Wednesday 13 July 2016

Labour's troubles are even worse than we think

On a heady morning in May 1997, dazed from lack of sleep, I made my way to work up the Essex Road, Islington on the top deck of  a No.73 bus. It may well not have been the morning after Tony Blair's landslide election victory, but might have been the morning after that: for I was reading a column in the Guardian - of course - by Hugo Young, reflecting on Labour's historic triumph.

At the time Young, now long dead, was the Graun's big shot columnist. I wish I could remember his exact words, but their thrust was plain.  The Tories, he wrote, are now finished. Forever.

Even then, euphoric at Blair's victory, I remember thinking, "Oh come on. Life's not like that. Nor is politics".

As I write this Theresa May is about to be installed as PM after a mercifully truncated leadership campaign and the Tories are the only plausible governing party in Britain. Young was wrong. Tory exile from power lasted a mere 13 years.

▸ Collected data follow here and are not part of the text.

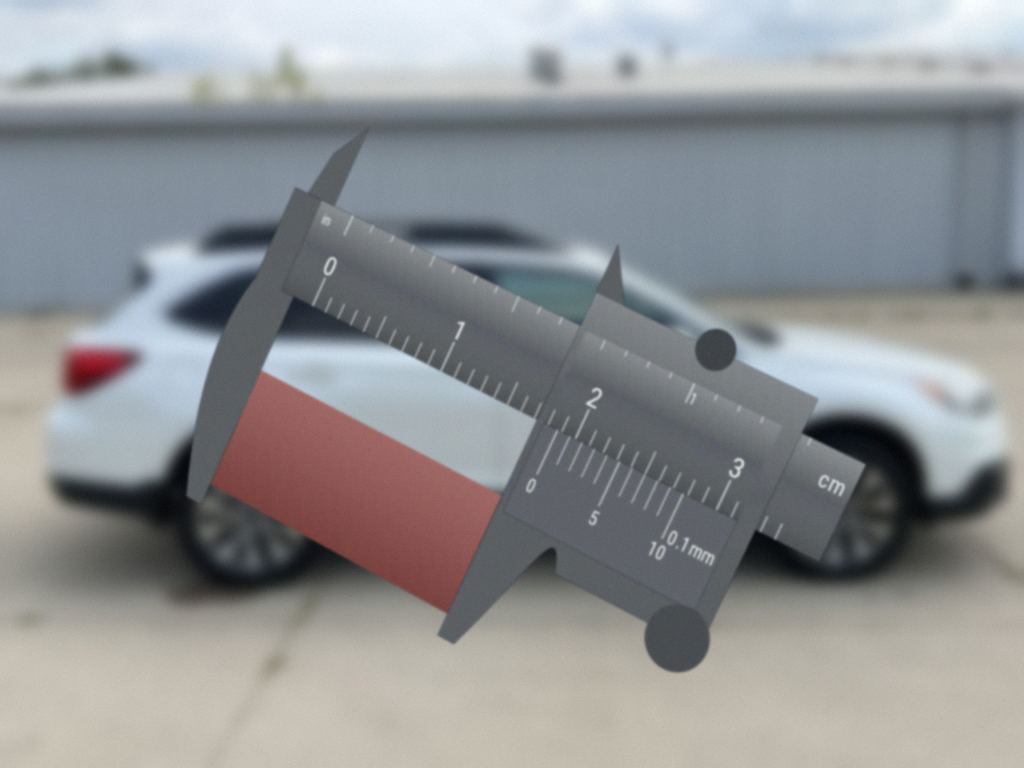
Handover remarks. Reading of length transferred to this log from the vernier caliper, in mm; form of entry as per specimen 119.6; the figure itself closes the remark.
18.7
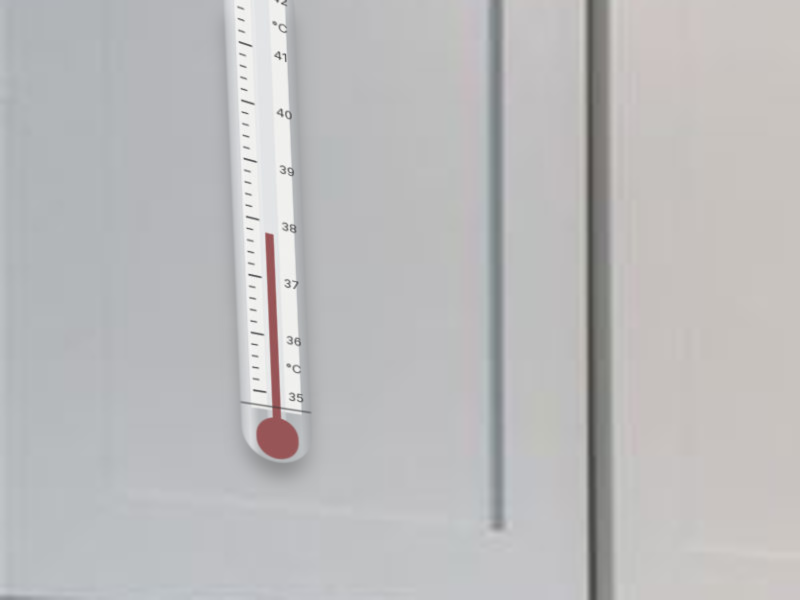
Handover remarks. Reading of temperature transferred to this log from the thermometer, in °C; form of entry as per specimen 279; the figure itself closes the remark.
37.8
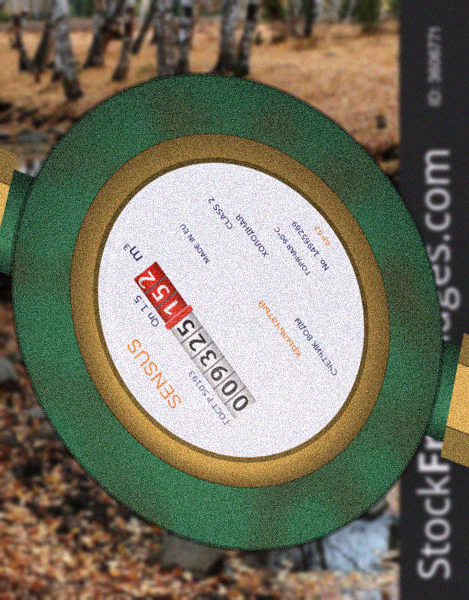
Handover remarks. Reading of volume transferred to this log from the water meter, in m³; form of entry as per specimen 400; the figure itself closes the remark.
9325.152
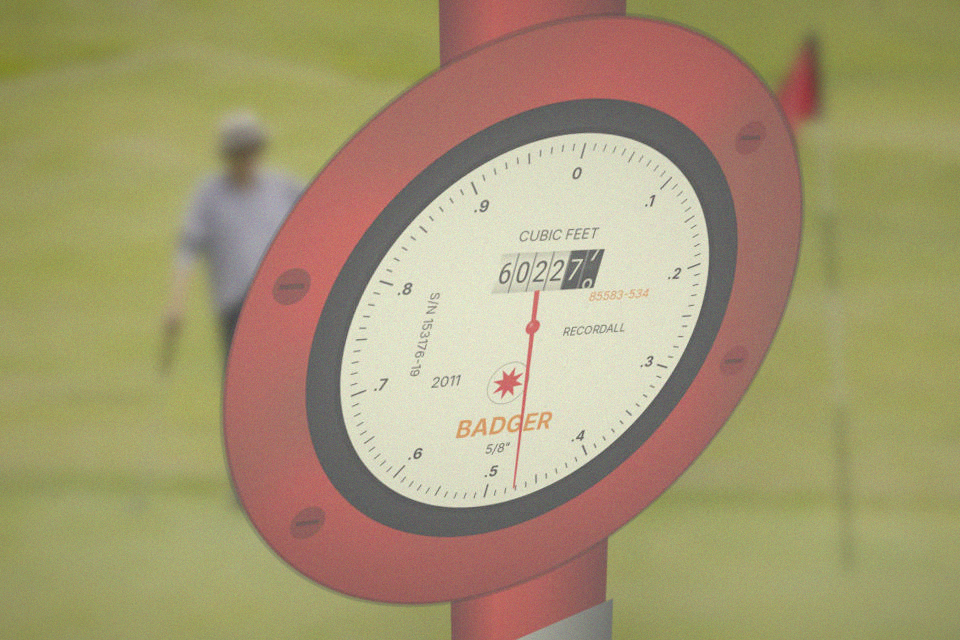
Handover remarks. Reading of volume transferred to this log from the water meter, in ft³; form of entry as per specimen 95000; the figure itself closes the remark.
602277.47
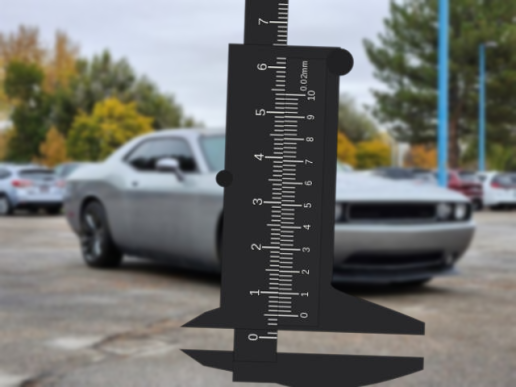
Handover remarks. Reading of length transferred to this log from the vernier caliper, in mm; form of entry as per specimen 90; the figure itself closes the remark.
5.0
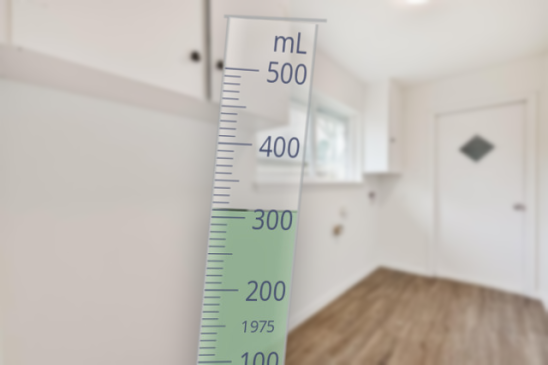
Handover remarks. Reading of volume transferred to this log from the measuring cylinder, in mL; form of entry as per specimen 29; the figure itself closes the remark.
310
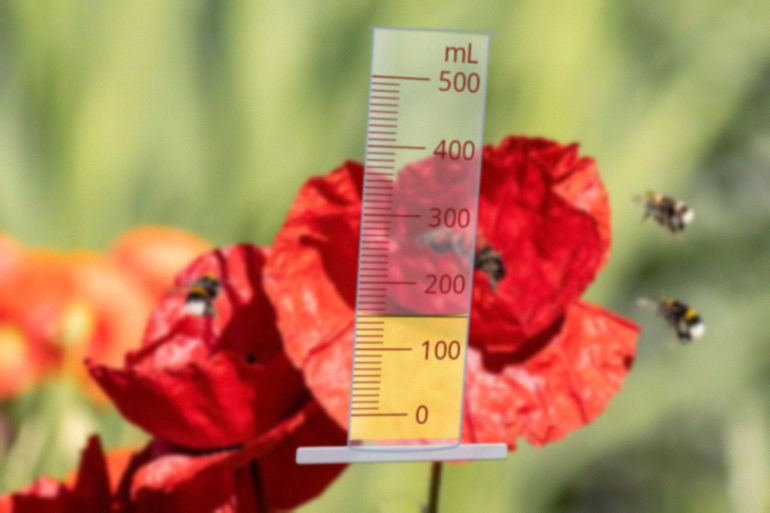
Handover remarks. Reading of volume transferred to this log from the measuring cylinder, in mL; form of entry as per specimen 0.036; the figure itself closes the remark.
150
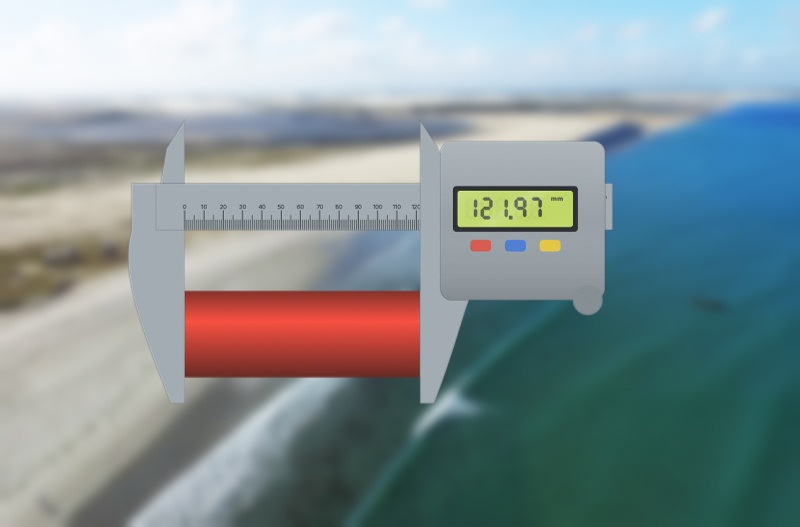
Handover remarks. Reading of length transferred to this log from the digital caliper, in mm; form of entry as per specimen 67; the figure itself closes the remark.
121.97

On the other hand Labour's NEC met last night to establish whether its leader Jeremy Corbyn, hated by the majority of his parliamentary colleagues, needed their support to get on the ballot paper to contest Angela Eagle's leadership challenge. The NEC decided Corbyn could run as of right. This morning it appears that Owen Smith MP has thrown his hat in the ring too, an act of incomprehensible political self-harm.

Labour has been virtually wiped out in Scotland. The EU referendum result appears to confirm what the 2015 election suggested - that the party is now losing its core support in the north and midlands to UKIP. So is Labour finished?

In 1997 the Tories had merely lost an election. Labour's position is far, far worse. But actually I think it's even worse than the most of the party realises.

For me the overarching lesson of the 2008 crash was that our economy had been dependent for too long on borrowing, both public and private. Labour briefly ran a surplus inherited from the Tories, but in about 2001 Gordon Brown began to spend. Even while the economy was growing, he ran a counter-cyclical counter-Keynesian spending splurge. Public spending nearly doubled under Blair/Brown. The bankers assisted Brown mightily by lending to any Tom, Dick or Harry with a job. The economy boomed, and private debt levels rocketed.

Now the bankers must take their share of the blame, but people forget to ask what would have happened if they had behaved responsibly. Answer - the boom would have come to a halt even sooner. The 2008 crash distracts by its apocalyptic nature from the underlying reality, which is that our standard of living - as private individuals and as consumers of public services - had been kept artificially high by borrowing from future income streams. As Frank Field wrote long before 2008 (I paraphrase), "In future, public services will have to be provided for less money, not more". After George Osborne became chancellor his much vaunted austerity succeeded only in halving Britain's deficit. In other words, we are merely racking up debt at half the rate we were doing when he became Chancellor in 2010. We are borrowing about £1.5 billion every week just to stay afloat.

The gap between our ability to pay for our standard of living and our ability to fund it has widened, as globalisation has sent manufacturing jobs abroad and growing longevity has increased strain on pensions and the NHS. The days of Gordon Brown's lavish spending increases are gone. I suggest they will never come back. You can argue whether that's a good or bad thing till you're blue in the face, but it would be pointless because even if you would like them to return, the money is not there.

I think Labour supporters are divided into roughly three groups. The smallest group contains people like Frank Field and Maurice Glasman who recognise the financial realities. The largest group thinks 2008 was largely the bankers' fault and that without the crash we'd still be tootling on as before (but this group, in which I'd include the overwhelming majority of the PLP, is slightly at a loss as to how to improve on Tory solutions). The last group includes the hard left entryists of the Corbynite persuasion. They think there's a magic button which can be pressed - spending, printing, borrowing, taxing the rich - which will get the state's coffers filling again. They are fantasists of course, but the certainty and simplicity of their prescription, its la-la-not-listening to the harsh realities of economic and social circumstance explains its appeal to a growing of Labour supporters. Hence Corbyn and his Momentum chums.

Labour's problems are worse than it realises because even if this last group can be seen off - and events of the last few weeks make that seem a slim hope - the others have no intellectually defensible or practical answers to the problems facing Britain. You may hate the Tories all you like, but their policy of bearing down on public spending and trying to encourage business to generate the taxes which will make Britain's public finances sustainable has at least the merit of coherence (it also, coincidentally, chimes with our own experiences as citizens in trying to run our own lives). When you add together that - in contrast to Labour's mediocre offerings - they have a new leader with a long history of performing competently in one of the great offices of state, it's difficult to see how Labour are going to claw their way back into contention.

At this stage the proposition that Labour are in deep trouble seems like a woeful underestimation of their problems. Unlike Hugo Young I wouldn't risk saying Labour is finished as a party. In politics things change of course. But I think they'll have to change quite a lot before Labour can form a government again.